(Stored entries)
----------------------------------------

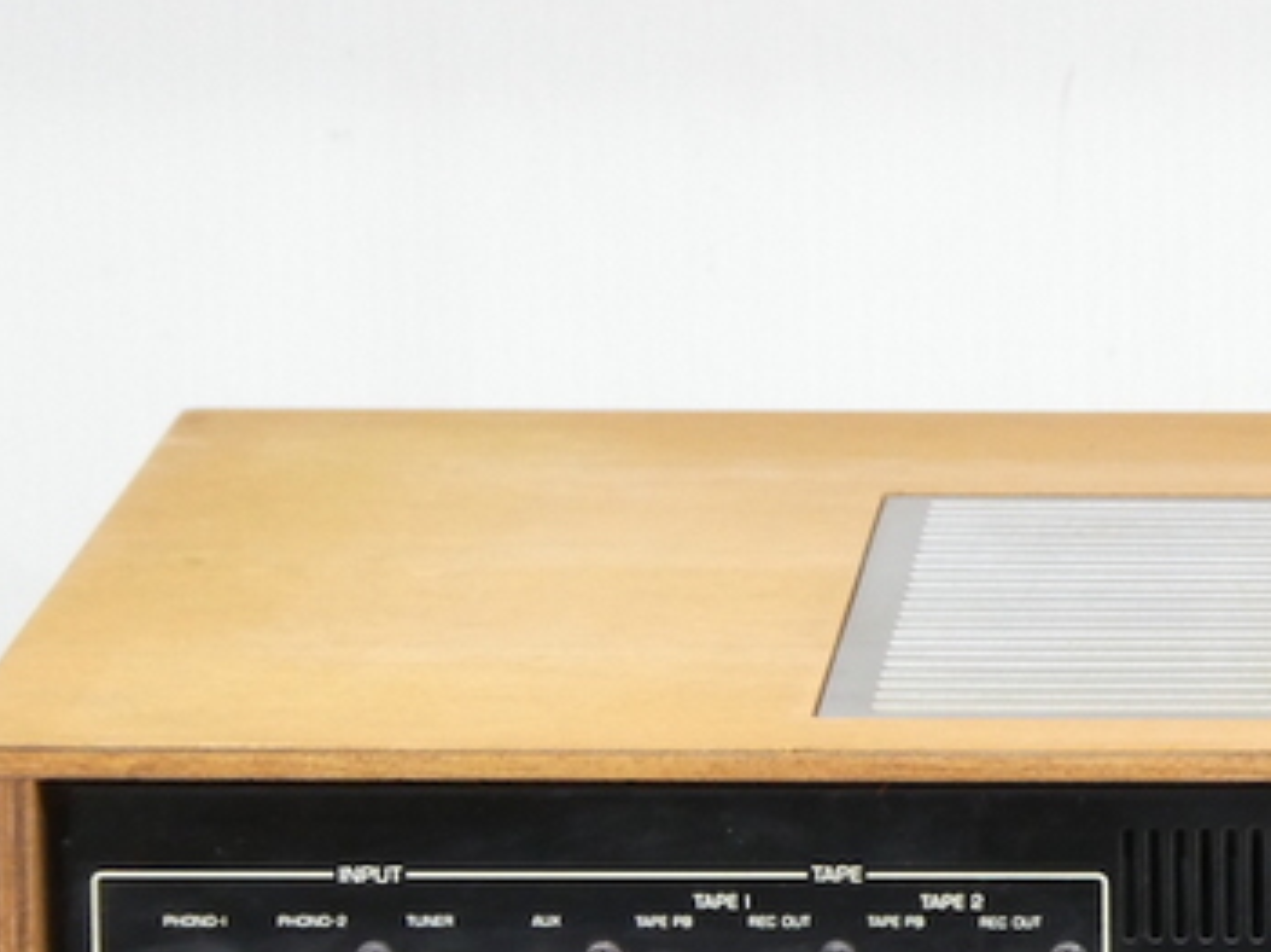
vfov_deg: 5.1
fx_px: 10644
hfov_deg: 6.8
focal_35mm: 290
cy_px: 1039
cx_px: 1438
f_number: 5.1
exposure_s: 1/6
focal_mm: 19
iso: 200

----------------------------------------

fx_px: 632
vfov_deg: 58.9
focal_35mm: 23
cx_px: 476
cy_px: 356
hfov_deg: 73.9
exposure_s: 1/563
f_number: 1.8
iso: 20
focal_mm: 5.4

----------------------------------------

# Description of the task
Reproduce exactly the section above that begins at the line containing "focal_35mm: 23" and ends at the line containing "focal_mm: 5.4", leaving out all other lines.

# The completed task
focal_35mm: 23
cx_px: 476
cy_px: 356
hfov_deg: 73.9
exposure_s: 1/563
f_number: 1.8
iso: 20
focal_mm: 5.4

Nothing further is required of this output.